The circumstances are different, but Robb is falling into the same pattern of behavior when he says “We don’t need it because the developer is responsible.” He is only looking at the on-site capital infrastructure. Under the provisions of the Development Agreement, the Nishi site owners are indeed responsible for roads and bike paths maintenance. They are also responsible for the on-site parks and open space (their urban forest, the proposed mitigation of the air quality impacts of I-80). However, as EPS clearly outlined for the City in its Nishi 2016 fiscal analysis, capital infrastructure maintenance is not limited to the boundaries of the site. By applying for annexation into the City of Davis, the Nishi developers are clearly, and explicitly, saying that they see value in becoming part of the whole community of the City of Davis. They see value in their residents being part of that whole community.
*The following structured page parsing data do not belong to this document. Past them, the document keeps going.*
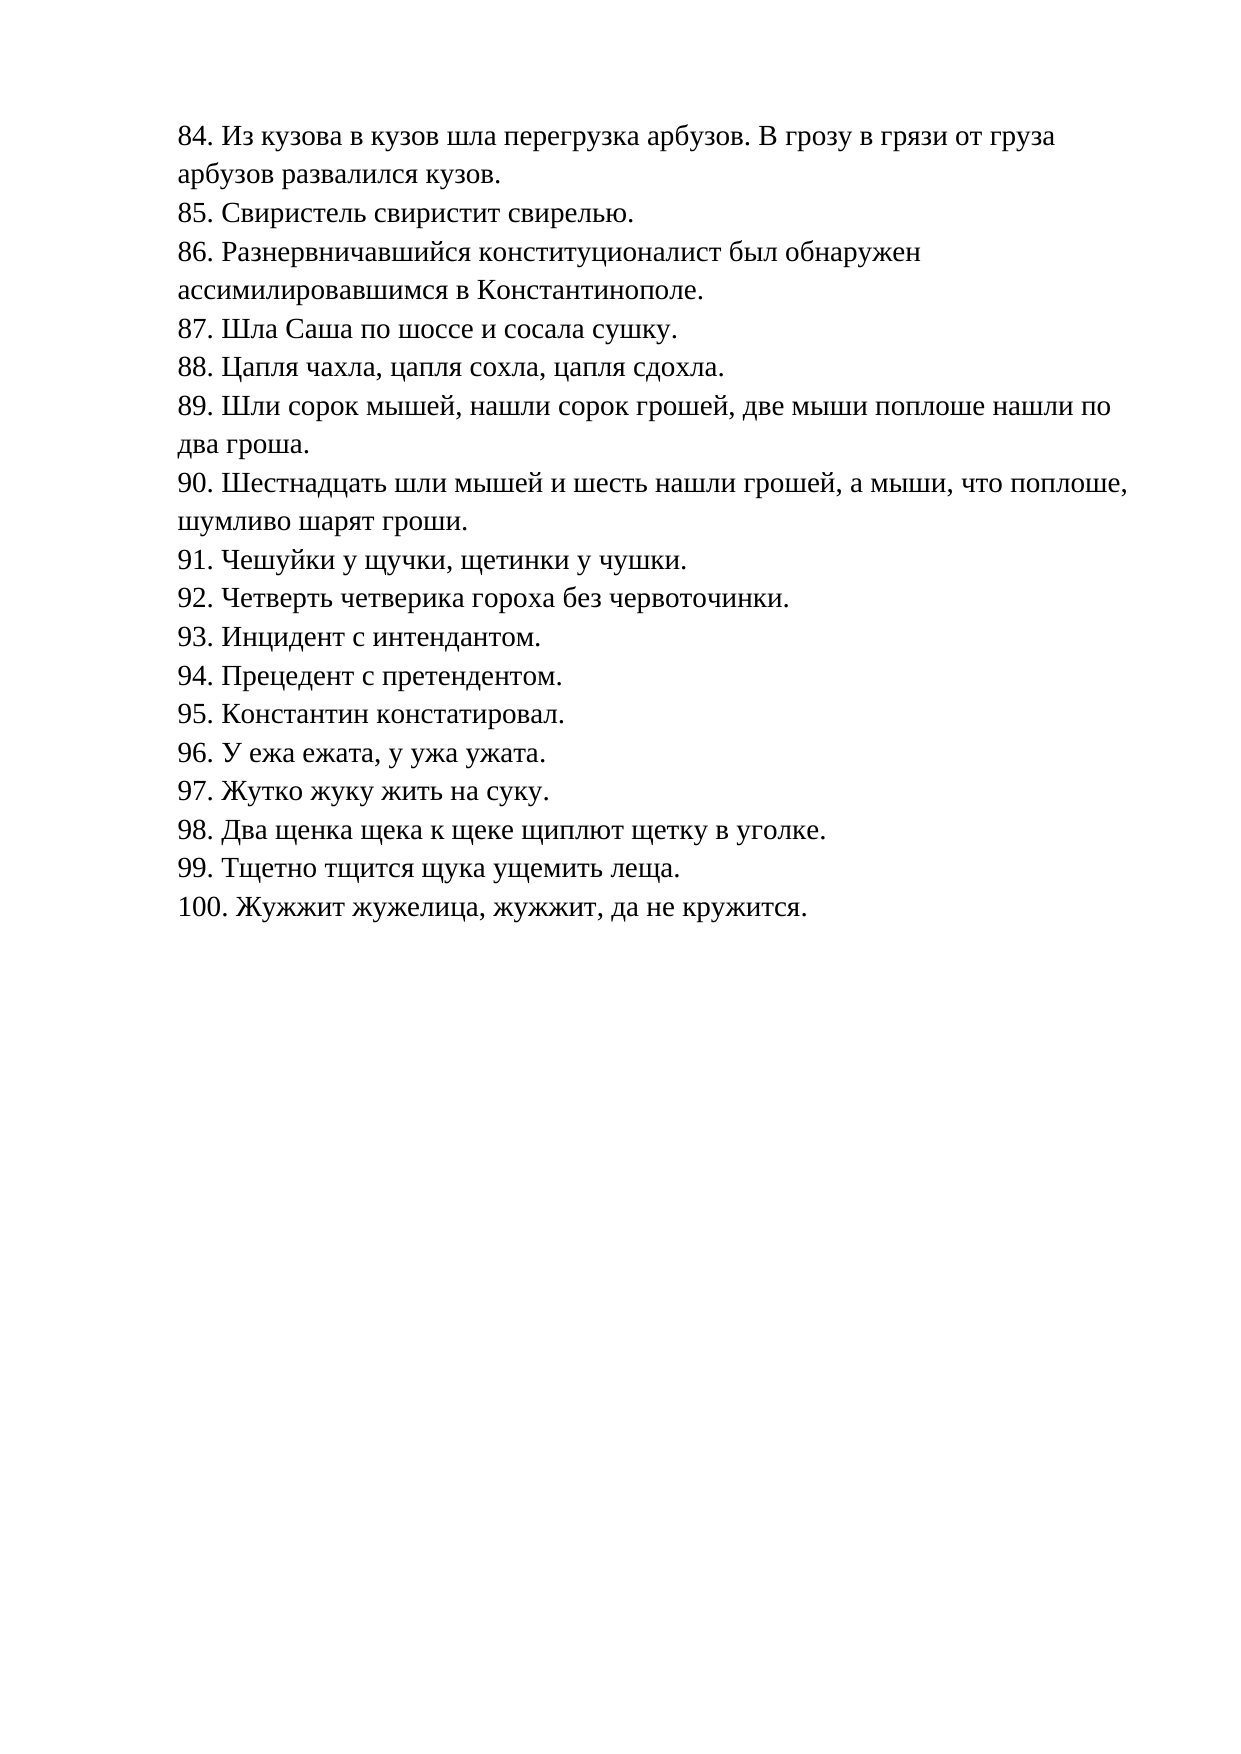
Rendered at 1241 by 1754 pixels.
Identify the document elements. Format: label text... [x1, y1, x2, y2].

text 96. У ежа ежата, у ужа ужата. [177, 735, 1152, 768]
text 87. Шла Саша по шоссе и сосала сушку. [177, 311, 1152, 344]
text 90. Шестнадцать шли мышей и шесть нашли грошей, а мыши, что поплоше, шумливо шарят гроши. [177, 465, 1152, 537]
text 92. Четверть четверика гороха без червоточинки. [177, 581, 1152, 614]
text 88. Цапля чахла, цапля сохла, цапля сдохла. [177, 349, 1152, 383]
text 89. Шли сорок мышей, нашли сорок грошей, две мыши поплоше нашли по два гроша. [177, 388, 1152, 460]
text 94. Прецедент с претендентом. [177, 658, 1152, 691]
text 93. Инцидент с интендантом. [177, 619, 1152, 653]
text 100. Жужжит жужелица, жужжит, да не кружится. [177, 889, 1152, 922]
text 97. Жутко жуку жить на суку. [177, 773, 1152, 807]
text 91. Чешуйки у щучки, щетинки у чушки. [177, 542, 1152, 576]
text 86. Разнервничавшийся конституционалист был обнаружен ассимилировавшимся в Константинополе. [177, 234, 1152, 306]
text 85. Свиристель свиристит свирелью. [177, 195, 1152, 229]
text 98. Два щенка щека к щеке щиплют щетку в уголке. [177, 812, 1152, 845]
text 99. Тщетно тщится щука ущемить леща. [177, 850, 1152, 884]
text 95. Константин констатировал. [177, 696, 1152, 730]
text 84. Из кузова в кузов шла перегрузка арбузов. В грозу в грязи от груза арбузов развалился кузов. [177, 118, 1152, 190]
The Nishi developers are not being forced to seek annexation to Davis (although there are definitely are practical reasons to do so … I wouldn’t want to be accused of a red herring-ism) They have an alternative. They can file their project application within their current jurisdiction, YoloCounty. However, they have chosen not to do so. That is their choice … just as it is the City of Davis’ choice to look at the application with the whole City in mind, not just the boundaries of the specific site in mind.
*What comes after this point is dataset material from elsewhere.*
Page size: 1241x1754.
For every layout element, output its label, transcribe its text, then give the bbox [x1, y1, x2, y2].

That means the maintenance of the whole capital infrastructure of the City needs to be considered, for example
- the network of roads that the 700 cars in the 700 Nishi parking spaces will use
- the network of greenbelts and greenbelt pathways that are so much a part of the “whole community”
- the system of parks with their soft and hard surfaces and structures
- City Buildings, and their components like roofs.
- Police cars
- Fire trucks
These are the components of capital infrastructure maintenance that have been deferred by past Councils, with the result being the $8 million recurring annual shortfall identified by Bob Leland in the Forecast chapter of the 2017-2018 City Budget. Our current Council is attempting to be open and transparent about the magnitude of that shortfall. They are working hard to not repeat the errors of past Councils that created that shortfall, which makes the willingness to be short-sighted about Nishi all the more bewildering. The City’s economic/financial consultants EPS/Plescia/Goodwin,working with the FBC mapped out a plan for Nishi’s financial contributions to the City that was at the same 1.6% Effective Tax Rate of the just recently completed Cannery development (and Cannery wasn’t even asking for the value of annexation). The question that Robb and the Council have not answered is Why are we not analyzing the financial contributions of this current Nishi development with the same thorough fiscal thought process.
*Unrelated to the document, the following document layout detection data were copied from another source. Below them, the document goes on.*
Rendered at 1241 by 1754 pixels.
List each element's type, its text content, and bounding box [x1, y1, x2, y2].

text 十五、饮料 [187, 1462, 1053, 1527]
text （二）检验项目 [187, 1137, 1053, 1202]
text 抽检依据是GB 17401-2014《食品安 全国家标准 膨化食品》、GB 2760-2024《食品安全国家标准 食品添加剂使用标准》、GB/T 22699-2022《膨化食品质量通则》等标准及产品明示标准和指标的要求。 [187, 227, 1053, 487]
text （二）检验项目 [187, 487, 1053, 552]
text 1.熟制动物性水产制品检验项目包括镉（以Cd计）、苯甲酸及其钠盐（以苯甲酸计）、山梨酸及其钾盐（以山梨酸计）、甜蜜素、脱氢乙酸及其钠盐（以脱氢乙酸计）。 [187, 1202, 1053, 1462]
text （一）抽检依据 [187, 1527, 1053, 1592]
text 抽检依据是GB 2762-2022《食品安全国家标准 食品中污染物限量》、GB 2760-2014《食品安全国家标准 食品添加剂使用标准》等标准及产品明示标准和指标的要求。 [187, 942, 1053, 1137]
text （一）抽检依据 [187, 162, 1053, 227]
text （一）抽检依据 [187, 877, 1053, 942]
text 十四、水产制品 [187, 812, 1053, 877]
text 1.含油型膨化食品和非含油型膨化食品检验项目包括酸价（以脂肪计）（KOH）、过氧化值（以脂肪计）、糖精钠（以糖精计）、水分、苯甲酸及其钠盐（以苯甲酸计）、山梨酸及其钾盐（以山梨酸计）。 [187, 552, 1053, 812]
Matt: Guess who picks up the fiscal difference … Davis taxpayers.
Robb: Which fiscal difference?
The simple answer to that question is … the fiscal difference between the narrow perspective of the specific site versus the broad holistic perspective of the whole community. That whole community that the Nishi developers see value in being annexed into.
Past Councils looked at the costs of maintenance of the City’s capital infrastructure from the narrow perspective of the political consequences of drawing down the General Fund Reserve in order to pay for the maintenance Staff was recommending. If they had look ed at those maintenance costs from the whole community perspective, we probably would not be in the current situation of both crumbling roads and buildings and a budget shortfall.